Problems to solve:
A) Answer these questions from the forum thread about free wild cherry wood:
(i) Whom did the first poster call about the ad?
(ii) What diameter is the wood, roughly?
(iii) What tool does the first poster say he does not have?
B) Reproduce the passage of the cherry wood thread from "## smokeydrewsky (Jul" to "go grab it.".
C) Go on with the forum thread about free wild cherry wood, picking up after its final line.
## START Selected extract
# FREE WILD CHERRY WOOD IN ST LOUIS!!!



## smokeydrewsky (Jul 6, 2010)

If you have a chainsaw, check out this ad for free wild cherry in St. Louis:

http://stlouis.craigslist.org/zip/1826667693.html

I just called Scott from the posting, and he said there is a bunch left. About 12" diameter, and ranging from 4' to 12' sections. It's free, just call him and go grab it.








If I had a chainsaw, I'd be all over this... but since I don't, I'll have to impose a small finder's fee in the form of fresh-cut cherry wood j/k


----------



## pineywoods (Jul 6, 2010)

SmokeyDrewsky said:


> If you have a chainsaw, check out this ad for free wild cherry in St. Louis:
> 
> http://stlouis.craigslist.org/zip/1826667693.html
> 
> ...
## END Selected extract
## START Dataset content
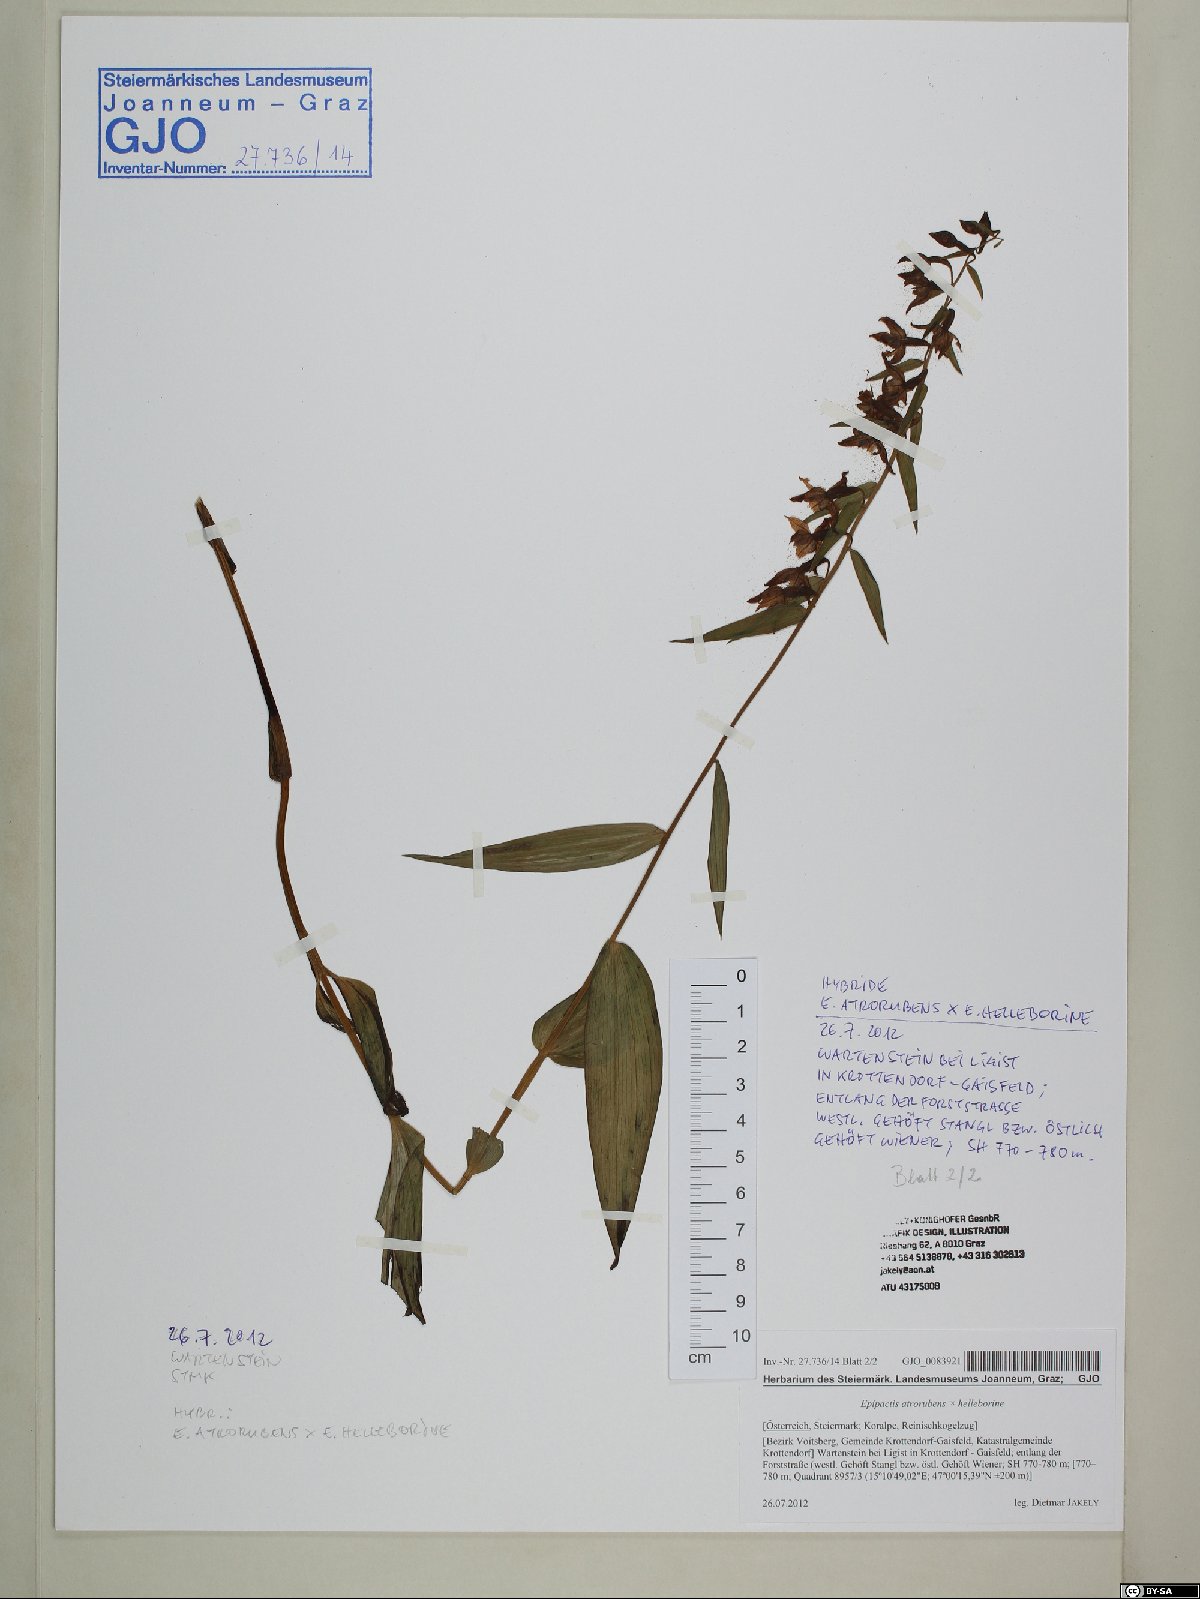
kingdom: Plantae
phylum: Tracheophyta
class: Liliopsida
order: Asparagales
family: Orchidaceae
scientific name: Orchidaceae
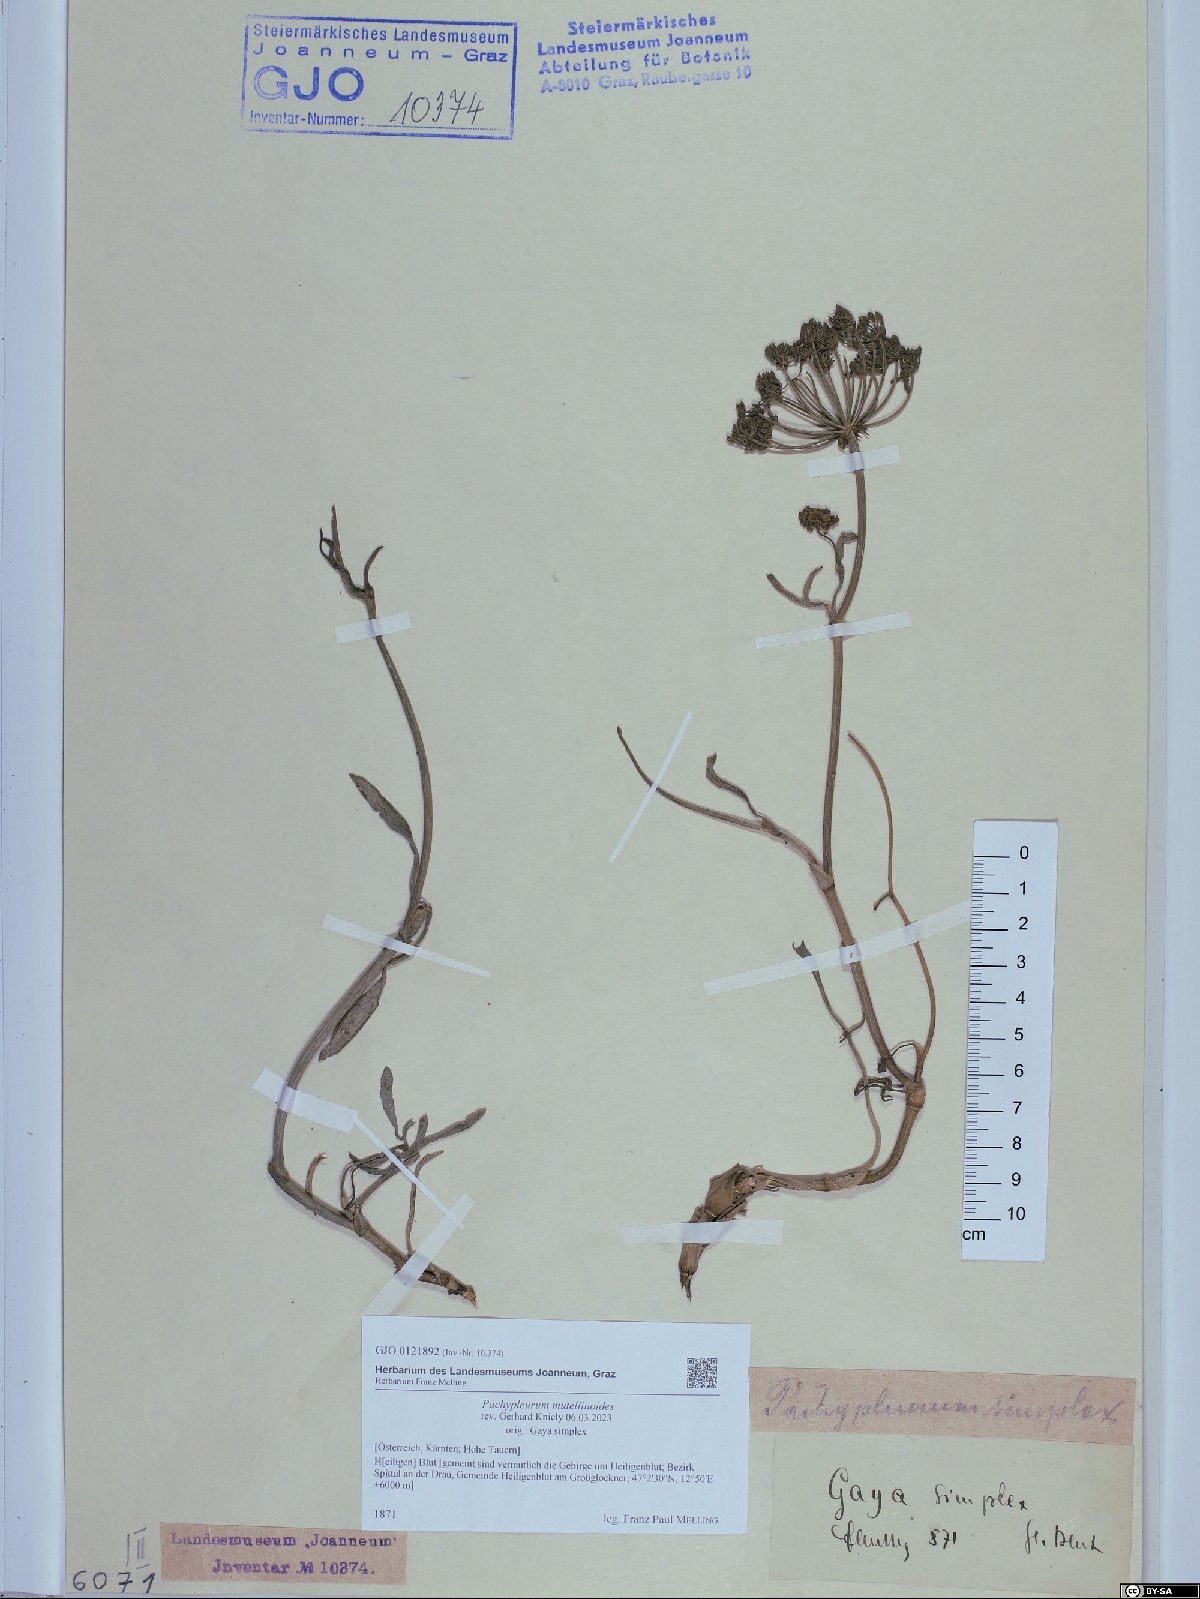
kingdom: Plantae
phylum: Tracheophyta
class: Magnoliopsida
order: Apiales
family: Apiaceae
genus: Pachypleurum
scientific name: Pachypleurum mutellinoides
## END Dataset content
The answers:
A)
(i) Scott, from the posting.
(ii) About 12".
(iii) A chainsaw.

B)
## smokeydrewsky (Jul 6, 2010)

If you have a chainsaw, check out this ad for free wild cherry in St. Louis:

http://stlouis.craigslist.org/zip/1826667693.html

I just called Scott from the posting, and he said there is a bunch left. About 12" diameter, and ranging from 4' to 12' sections. It's free, just call him and go grab it.

C)
Thats a heck of a deal you could always check into renting a chainsaw and get some of that wood most of the rental stores around here rent them maybe they do there too


----------



## smokeydrewsky (Jul 7, 2010)

Pineywoods said:


> Thats a heck of a deal you could always check into renting a chainsaw and get some of that wood most of the rental stores around here rent them maybe they do there too


Hey that's not a bad idea. I haven't even thought of that. Maybe I'll look into it if there's any left. I have a feeling it won't last long around here.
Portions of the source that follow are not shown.